We keep hearing that large language models have emergent properties. What does that mean? And how does that relate to a process of acceleration?
Complex systems are commonplace in nature. Perhaps it is better to say that nature is a complex system. Quotidian examples are flocks of birds or economies, which comprise numerous components that interact.
How to read these essays. The ideas in the essay and the video are not identical. While they stand alone, they are best savoured together, like a nice mature stilton and a glass of tokaji.
These systems exhibit behaviours on a larger scale that you couldn’t predict from the behaviours of individual entities or units within the system. Emergence is a fascinating characteristic of complex systems, and we’re quite familiar with them in various forms like traffic jams, stock market behaviours, and internet memes.
Reductive approaches often struggle to understand complex systems when a high level of complexity is at play. As the internet population grew, new behaviours emerged that we didn’t see when fewer people were online. Gamestonk and similar viral stock frenzies were not obvious outcomes of connecting the first Interface Message Processors in 1969.
Large language models (LLMs) or neural networks are complex systems because they consist of smaller units like neurons, subsystems, and local clusters that interact with each other by passing weights and their interactions with training tokens.

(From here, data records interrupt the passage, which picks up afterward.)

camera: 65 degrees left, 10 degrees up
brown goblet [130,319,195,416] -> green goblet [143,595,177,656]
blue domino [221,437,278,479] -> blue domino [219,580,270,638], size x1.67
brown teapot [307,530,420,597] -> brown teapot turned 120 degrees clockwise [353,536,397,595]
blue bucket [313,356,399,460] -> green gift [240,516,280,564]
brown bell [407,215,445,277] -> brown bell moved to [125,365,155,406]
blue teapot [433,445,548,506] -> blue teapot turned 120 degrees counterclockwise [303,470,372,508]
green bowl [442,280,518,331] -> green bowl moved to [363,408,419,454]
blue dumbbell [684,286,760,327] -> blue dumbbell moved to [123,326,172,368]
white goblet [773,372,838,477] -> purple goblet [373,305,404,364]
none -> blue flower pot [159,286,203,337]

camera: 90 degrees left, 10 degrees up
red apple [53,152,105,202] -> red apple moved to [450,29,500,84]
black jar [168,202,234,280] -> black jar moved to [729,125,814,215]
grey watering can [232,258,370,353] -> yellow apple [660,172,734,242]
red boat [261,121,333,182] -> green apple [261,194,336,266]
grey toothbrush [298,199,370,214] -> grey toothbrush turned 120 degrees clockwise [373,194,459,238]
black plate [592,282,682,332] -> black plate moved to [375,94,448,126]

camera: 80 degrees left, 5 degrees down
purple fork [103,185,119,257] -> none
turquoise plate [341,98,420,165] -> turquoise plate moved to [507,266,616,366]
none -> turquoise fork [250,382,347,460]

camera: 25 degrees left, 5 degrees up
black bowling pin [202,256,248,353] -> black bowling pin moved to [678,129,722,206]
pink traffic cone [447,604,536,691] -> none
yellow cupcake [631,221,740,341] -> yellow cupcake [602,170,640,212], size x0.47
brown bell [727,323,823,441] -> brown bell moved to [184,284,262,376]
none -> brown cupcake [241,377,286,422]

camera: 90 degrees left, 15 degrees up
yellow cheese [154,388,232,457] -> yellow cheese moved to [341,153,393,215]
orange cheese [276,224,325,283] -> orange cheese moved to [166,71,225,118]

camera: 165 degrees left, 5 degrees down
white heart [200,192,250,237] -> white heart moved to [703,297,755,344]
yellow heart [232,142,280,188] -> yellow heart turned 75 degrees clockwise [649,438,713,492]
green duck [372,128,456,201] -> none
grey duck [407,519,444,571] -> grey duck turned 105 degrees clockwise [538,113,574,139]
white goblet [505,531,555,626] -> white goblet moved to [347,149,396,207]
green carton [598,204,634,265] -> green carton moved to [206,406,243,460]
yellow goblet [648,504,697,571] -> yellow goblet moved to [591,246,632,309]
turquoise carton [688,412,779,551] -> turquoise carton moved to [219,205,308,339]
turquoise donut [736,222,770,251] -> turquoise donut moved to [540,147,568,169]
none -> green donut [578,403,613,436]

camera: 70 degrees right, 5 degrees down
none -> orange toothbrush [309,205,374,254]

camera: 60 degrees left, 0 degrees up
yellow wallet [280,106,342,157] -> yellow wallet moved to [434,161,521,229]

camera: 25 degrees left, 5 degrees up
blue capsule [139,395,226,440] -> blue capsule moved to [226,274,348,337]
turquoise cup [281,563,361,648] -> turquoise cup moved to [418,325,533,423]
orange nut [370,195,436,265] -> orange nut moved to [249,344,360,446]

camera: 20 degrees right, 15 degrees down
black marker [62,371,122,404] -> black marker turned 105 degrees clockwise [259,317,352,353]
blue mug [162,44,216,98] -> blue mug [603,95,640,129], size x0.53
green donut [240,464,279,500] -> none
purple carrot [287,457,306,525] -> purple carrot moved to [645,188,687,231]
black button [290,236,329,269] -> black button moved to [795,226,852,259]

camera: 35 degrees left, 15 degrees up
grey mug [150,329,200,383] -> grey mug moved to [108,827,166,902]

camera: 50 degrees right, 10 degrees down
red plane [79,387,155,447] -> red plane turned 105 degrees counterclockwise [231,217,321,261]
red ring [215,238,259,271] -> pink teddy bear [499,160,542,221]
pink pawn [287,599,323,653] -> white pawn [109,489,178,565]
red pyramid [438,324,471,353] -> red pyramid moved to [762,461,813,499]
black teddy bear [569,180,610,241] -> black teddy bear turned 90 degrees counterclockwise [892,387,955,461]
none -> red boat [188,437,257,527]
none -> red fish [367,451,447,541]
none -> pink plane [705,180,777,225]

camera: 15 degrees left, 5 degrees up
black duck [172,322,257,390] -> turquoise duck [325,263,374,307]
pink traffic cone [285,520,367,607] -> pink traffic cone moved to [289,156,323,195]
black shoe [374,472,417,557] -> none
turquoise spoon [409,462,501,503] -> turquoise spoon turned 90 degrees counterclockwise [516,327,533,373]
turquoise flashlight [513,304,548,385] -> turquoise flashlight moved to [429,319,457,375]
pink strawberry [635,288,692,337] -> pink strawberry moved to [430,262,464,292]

Emergent phenomena in LLMs include transfer learning, creative text generation, conversational skills, and abstract reasoning, which developers didn’t explicitly program. These behaviours arise through the complex interactions of different components within these massive machines1. And we don’t know why they arise. As this recent paper puts it: “It is still mysterious why emergent abilities occur in LLMs.”
Predicting emergent phenomena is quite challenging. Many complex systems like economies can be studied using complexity science methods such as agent-based modelling or simulation. LLMs, it seems, can only be simulated by building the system itself. Yes, it’s rather like Jorge Luis Borges’s short story On Exactitude in Science, where cartographers create a map that is as large and detailed as the land they are mapping.
So if we can’t easily simulate the system without building it,2 what tools can we use? We can attempt to understand training data and behaviour, trying to find whether we can predict or describe behaviours within the system. But accurately predicting emergent phenomena that arise across the whole system remains elusive.